Open-source tool released for testing and tracing AI agents
An engineer at Future AGI posted on Reddit that the company has open-sourced a platform for evaluating and observing AI agent apps. The post says it uses the Apache-2.0 license and can be self-hostable. It says the platform can trace runs in tools like LangChain and LlamaIndex, and can check issues such as factual accuracy, private data, toxic content, jailbreaks, and prompt-injection attacks.
Key points
- Future AGI says it released an AI agent evaluation and tracing platform on GitHub.
- The post says the project uses the Apache-2.0 license and is self-hostable.
- It says tracing is built on OpenTelemetry and can auto-instrument LangChain and LlamaIndex.
- The evaluation SDK includes checks for accuracy, groundedness, toxicity, PII, jailbreaks, and prompt-injection attacks.

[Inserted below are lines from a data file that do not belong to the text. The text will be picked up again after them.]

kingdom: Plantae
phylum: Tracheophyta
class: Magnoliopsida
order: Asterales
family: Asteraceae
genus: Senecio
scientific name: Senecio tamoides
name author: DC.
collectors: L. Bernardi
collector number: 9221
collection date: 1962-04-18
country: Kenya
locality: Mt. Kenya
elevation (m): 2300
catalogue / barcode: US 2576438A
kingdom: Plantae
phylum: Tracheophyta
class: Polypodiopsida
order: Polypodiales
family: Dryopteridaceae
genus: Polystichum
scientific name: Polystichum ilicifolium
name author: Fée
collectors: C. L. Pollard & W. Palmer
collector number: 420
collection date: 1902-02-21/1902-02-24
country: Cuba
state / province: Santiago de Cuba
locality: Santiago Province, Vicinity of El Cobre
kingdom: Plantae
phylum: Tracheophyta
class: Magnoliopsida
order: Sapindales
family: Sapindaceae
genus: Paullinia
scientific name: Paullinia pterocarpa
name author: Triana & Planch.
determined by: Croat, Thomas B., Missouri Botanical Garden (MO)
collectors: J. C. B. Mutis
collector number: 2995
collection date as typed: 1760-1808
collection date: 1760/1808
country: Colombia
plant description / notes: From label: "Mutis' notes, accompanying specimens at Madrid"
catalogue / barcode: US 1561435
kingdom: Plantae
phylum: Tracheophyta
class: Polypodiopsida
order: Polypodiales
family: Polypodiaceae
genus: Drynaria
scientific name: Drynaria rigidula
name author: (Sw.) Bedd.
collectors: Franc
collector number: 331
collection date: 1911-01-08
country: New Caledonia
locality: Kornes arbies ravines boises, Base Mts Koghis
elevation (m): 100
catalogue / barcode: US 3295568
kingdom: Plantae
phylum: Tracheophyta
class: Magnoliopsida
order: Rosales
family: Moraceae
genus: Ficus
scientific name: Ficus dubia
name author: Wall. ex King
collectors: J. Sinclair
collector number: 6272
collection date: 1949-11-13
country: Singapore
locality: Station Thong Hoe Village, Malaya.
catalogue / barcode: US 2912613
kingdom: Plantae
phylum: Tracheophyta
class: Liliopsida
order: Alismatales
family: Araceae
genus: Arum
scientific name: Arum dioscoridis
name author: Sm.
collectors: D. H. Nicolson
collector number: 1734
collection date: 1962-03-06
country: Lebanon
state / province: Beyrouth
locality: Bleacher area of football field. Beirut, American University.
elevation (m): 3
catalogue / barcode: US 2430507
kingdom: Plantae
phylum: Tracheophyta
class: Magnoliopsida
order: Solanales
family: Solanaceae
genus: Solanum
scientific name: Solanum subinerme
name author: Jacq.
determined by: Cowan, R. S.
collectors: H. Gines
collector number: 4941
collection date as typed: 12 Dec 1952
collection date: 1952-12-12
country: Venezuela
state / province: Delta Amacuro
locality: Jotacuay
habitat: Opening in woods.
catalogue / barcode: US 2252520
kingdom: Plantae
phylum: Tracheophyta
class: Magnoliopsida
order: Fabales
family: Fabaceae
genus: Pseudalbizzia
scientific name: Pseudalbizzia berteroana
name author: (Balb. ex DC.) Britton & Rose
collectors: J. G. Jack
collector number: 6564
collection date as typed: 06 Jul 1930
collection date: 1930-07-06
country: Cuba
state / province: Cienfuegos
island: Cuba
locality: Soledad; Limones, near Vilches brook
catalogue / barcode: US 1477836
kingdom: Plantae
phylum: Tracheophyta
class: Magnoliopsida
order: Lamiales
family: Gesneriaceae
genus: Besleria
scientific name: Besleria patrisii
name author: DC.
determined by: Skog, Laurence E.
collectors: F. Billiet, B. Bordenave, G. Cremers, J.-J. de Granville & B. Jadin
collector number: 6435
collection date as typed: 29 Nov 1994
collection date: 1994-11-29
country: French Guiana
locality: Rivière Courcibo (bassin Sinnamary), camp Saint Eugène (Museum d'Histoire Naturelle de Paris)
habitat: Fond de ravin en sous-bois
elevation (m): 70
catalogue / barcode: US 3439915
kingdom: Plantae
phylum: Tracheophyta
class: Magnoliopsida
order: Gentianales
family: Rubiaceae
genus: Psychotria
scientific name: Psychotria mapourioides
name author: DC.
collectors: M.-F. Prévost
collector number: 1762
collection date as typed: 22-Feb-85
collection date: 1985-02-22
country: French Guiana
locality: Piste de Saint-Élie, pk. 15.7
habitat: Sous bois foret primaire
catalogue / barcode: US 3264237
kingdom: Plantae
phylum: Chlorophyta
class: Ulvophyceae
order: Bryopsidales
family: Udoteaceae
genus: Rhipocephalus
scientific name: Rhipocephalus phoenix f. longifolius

- Some deterministic checks can run locally with no network calls, according to the post.
Quick term guide
- open-sourced
- The code has been made public so others can inspect, use, or contribute to it.
- open-source
- Software whose code is shared publicly so others can inspect, use, or change it.
- self-hostable
- Software you install and run on your own server instead of using someone else's cloud service
- prompt-injection
- An attack where text read by the AI includes hidden instructions meant to control it.
- visibility
- How easily people can discover and notice a product.
- OpenTelemetry
- A common toolkit for collecting app and server performance data.
- instrument
- Set up a system so it records useful data about how it is running.
- deterministic
- Giving the same result every time when the input is the same.